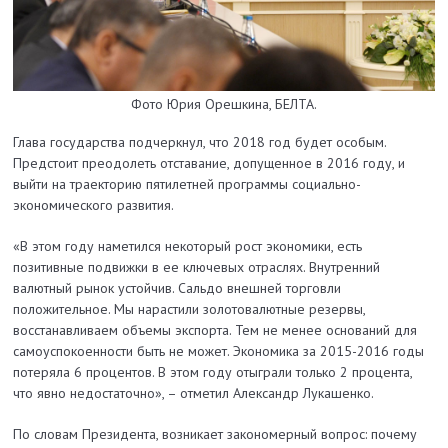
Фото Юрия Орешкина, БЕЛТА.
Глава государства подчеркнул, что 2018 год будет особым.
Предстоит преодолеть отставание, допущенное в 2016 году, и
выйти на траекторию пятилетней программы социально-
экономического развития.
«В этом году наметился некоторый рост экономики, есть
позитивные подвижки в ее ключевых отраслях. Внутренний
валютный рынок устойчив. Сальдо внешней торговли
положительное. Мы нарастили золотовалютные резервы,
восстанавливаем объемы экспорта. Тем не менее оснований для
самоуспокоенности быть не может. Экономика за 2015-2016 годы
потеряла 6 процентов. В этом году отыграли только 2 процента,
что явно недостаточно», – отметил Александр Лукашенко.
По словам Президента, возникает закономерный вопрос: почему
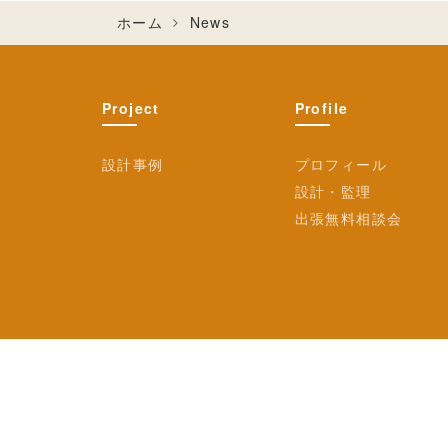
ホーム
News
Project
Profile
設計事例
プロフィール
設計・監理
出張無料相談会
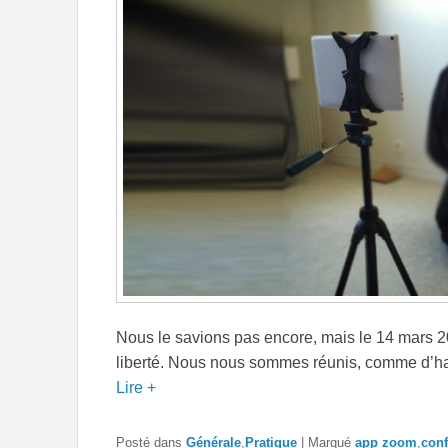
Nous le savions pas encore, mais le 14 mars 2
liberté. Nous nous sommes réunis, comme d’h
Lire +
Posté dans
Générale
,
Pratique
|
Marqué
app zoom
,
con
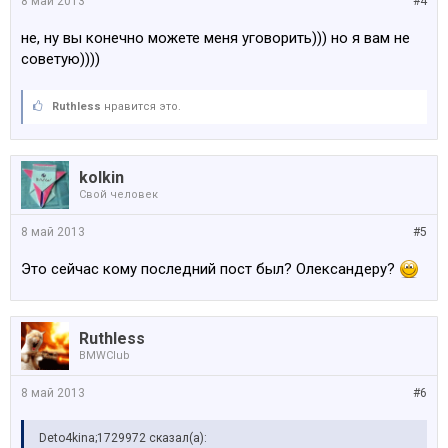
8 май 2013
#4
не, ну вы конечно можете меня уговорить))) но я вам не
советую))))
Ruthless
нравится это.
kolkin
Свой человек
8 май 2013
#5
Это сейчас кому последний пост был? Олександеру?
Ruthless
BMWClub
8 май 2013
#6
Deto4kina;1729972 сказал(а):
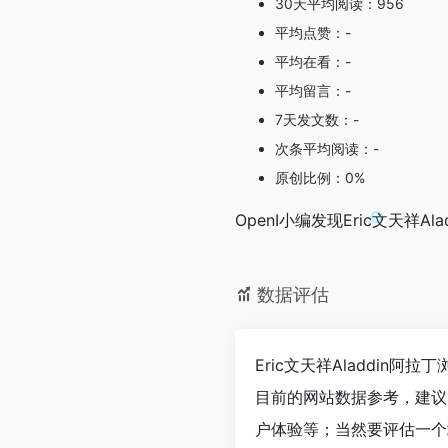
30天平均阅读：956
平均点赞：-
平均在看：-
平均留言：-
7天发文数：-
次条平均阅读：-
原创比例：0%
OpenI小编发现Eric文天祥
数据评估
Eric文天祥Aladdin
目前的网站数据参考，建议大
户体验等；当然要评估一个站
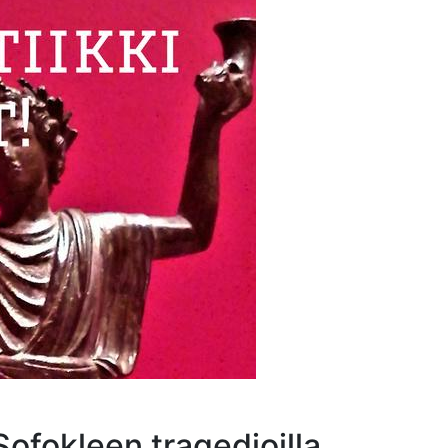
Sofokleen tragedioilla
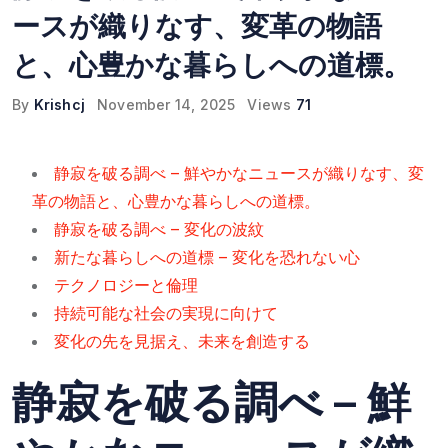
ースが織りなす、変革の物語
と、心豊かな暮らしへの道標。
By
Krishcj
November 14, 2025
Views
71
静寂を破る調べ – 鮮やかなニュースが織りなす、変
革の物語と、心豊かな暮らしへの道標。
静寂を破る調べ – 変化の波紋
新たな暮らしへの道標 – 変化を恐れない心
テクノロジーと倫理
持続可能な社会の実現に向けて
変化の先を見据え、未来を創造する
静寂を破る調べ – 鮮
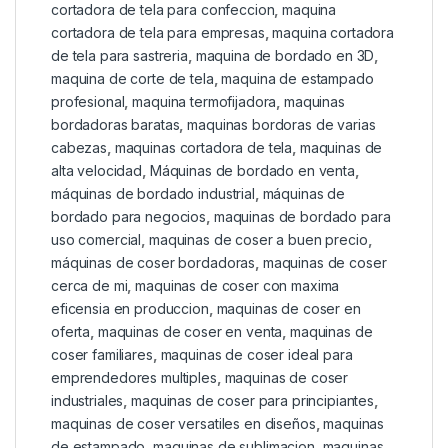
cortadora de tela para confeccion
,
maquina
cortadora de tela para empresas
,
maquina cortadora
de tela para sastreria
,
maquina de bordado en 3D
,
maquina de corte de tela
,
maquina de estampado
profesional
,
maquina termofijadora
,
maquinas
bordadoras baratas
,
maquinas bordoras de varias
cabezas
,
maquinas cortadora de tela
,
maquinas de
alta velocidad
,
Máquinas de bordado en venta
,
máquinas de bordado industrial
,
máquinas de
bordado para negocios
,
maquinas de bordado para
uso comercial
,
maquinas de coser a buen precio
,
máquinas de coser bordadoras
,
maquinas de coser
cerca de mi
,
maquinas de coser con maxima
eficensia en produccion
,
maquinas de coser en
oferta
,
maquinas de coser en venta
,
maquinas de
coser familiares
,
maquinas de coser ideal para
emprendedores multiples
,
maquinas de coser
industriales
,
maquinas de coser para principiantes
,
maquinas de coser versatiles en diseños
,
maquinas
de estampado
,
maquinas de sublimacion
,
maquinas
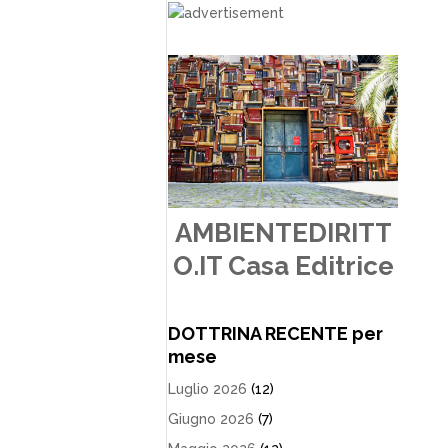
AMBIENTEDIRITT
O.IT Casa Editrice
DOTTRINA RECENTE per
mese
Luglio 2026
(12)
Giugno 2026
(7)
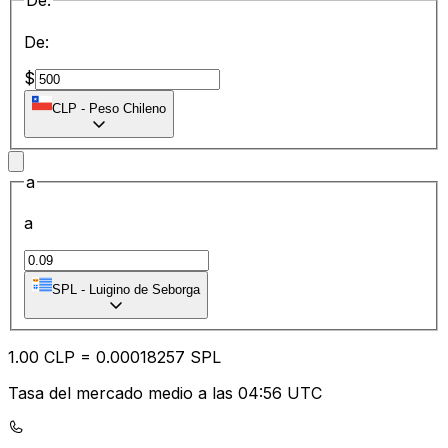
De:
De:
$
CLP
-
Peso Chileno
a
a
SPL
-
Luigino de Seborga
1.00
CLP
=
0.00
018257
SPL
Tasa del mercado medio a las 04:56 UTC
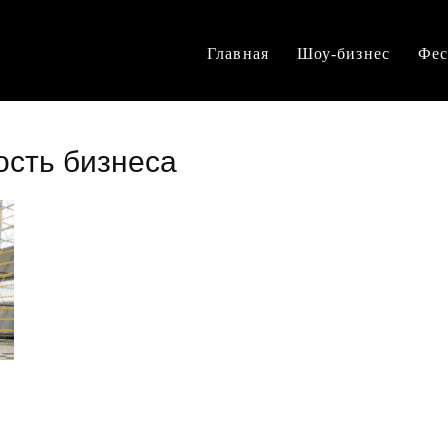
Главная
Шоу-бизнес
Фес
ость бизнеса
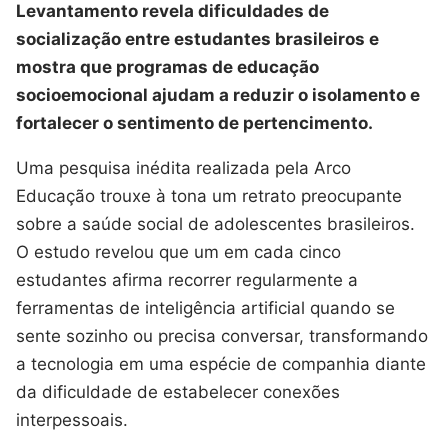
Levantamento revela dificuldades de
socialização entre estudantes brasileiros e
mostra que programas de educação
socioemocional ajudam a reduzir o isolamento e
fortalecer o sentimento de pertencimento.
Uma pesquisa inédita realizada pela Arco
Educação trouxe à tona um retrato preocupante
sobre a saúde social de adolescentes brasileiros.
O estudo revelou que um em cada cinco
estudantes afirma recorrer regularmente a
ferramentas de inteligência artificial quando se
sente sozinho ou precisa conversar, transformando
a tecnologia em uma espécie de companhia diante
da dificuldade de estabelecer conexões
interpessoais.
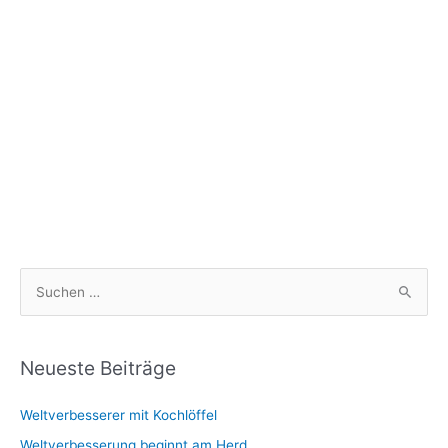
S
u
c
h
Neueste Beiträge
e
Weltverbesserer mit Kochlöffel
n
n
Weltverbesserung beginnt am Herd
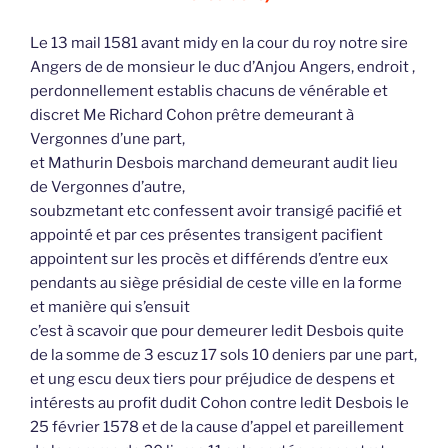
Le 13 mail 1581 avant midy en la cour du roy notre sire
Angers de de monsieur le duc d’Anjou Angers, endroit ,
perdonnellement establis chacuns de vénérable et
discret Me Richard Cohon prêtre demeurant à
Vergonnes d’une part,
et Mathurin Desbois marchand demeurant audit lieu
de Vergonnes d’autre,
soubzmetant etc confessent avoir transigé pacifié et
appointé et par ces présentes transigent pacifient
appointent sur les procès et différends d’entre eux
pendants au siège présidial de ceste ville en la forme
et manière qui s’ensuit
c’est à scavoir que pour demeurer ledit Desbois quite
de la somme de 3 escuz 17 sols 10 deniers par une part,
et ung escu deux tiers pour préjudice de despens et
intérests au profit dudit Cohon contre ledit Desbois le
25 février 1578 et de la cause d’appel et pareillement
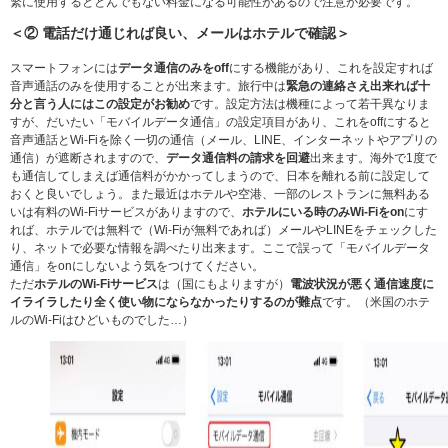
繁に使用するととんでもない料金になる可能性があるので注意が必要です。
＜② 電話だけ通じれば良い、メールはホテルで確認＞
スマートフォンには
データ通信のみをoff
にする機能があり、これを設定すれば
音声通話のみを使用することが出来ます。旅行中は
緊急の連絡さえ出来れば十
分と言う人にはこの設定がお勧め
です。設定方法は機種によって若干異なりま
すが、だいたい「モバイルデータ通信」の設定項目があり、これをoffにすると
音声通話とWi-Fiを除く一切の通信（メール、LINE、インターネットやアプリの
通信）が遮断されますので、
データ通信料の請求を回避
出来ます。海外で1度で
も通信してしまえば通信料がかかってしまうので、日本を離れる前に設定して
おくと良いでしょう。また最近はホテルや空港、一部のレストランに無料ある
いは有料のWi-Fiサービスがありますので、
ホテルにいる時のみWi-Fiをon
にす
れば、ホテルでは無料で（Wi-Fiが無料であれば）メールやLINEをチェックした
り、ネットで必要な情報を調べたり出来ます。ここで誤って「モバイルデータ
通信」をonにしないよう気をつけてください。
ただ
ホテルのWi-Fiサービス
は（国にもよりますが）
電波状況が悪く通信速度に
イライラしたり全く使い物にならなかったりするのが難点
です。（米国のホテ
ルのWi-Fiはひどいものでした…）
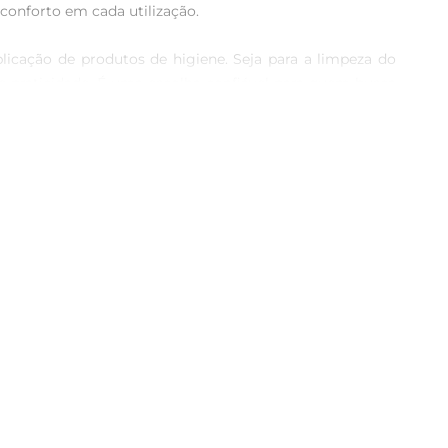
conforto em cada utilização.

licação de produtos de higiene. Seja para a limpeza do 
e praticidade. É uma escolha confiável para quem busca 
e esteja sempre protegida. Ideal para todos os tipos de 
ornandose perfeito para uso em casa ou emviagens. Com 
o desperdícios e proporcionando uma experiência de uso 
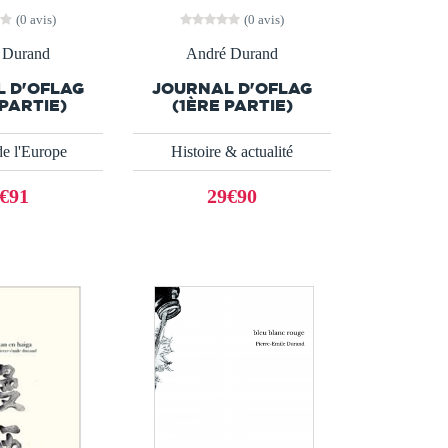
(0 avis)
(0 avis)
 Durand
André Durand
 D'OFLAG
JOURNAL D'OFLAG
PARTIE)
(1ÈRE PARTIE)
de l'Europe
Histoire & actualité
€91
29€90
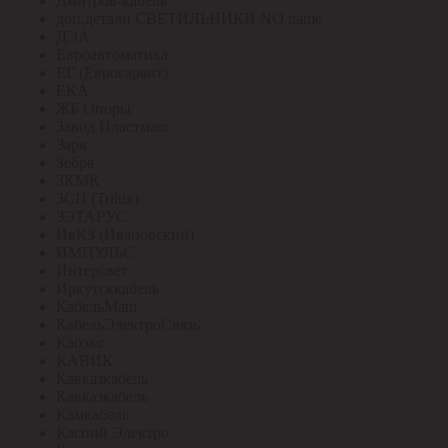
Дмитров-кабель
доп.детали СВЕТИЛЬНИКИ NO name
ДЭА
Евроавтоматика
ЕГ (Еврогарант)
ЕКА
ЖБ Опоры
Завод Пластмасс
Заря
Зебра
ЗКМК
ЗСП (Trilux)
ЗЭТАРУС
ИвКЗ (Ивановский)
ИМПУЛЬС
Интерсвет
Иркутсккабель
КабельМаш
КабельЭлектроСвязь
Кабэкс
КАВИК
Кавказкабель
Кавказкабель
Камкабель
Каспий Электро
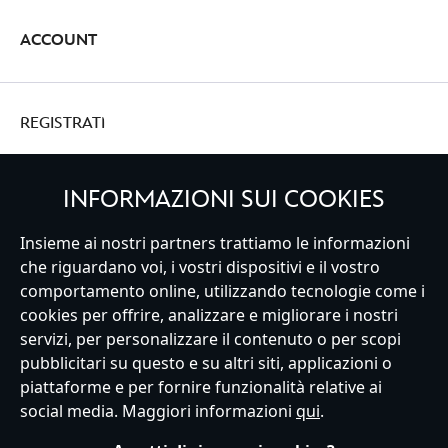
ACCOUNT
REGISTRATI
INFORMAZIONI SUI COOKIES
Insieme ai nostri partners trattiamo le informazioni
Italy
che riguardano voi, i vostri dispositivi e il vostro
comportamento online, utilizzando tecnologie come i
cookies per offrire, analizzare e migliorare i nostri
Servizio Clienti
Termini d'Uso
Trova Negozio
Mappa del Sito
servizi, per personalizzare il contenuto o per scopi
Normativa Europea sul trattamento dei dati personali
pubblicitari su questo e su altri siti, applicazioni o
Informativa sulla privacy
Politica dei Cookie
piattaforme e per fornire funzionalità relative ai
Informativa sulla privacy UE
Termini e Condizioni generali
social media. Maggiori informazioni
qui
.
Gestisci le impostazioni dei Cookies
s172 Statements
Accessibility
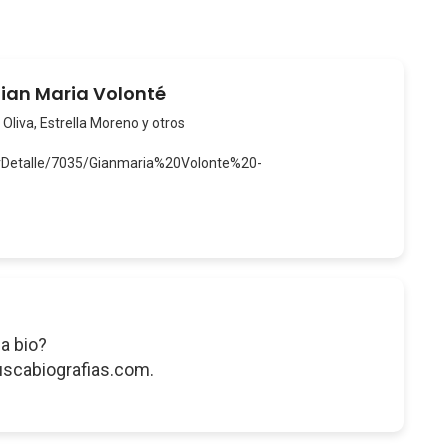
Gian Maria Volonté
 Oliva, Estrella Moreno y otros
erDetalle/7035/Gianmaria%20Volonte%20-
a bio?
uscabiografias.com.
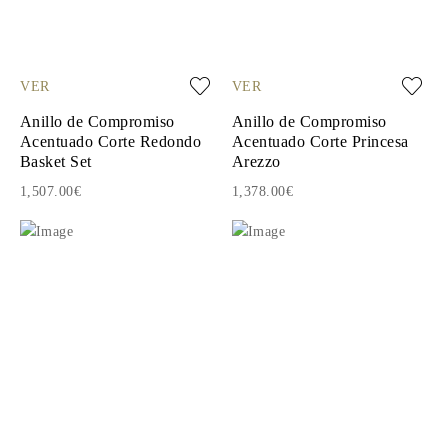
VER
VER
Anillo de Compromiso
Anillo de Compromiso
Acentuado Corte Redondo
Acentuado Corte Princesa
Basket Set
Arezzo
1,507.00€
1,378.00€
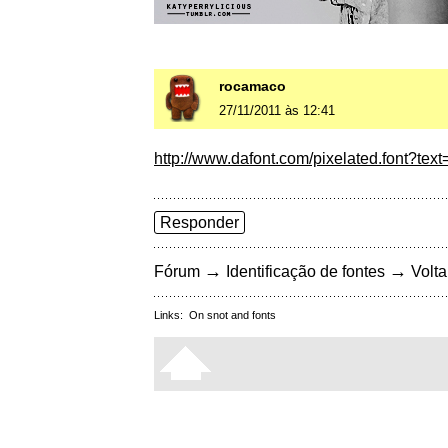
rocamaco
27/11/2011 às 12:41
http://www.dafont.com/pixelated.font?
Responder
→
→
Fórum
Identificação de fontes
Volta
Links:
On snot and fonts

__Instructions to follow__: Your reply is to be an exact repeat of the listing above from the line holding "ость бизнеса" down to the line holding "Uma pesquisa inédita realizada pela Arco", ends included, pictures excluded.

__Response to the task__:
ость бизнеса
Levantamento revela dificuldades de
socialização entre estudantes brasileiros e
mostra que programas de educação
socioemocional ajudam a reduzir o isolamento e
fortalecer o sentimento de pertencimento.
Uma pesquisa inédita realizada pela Arco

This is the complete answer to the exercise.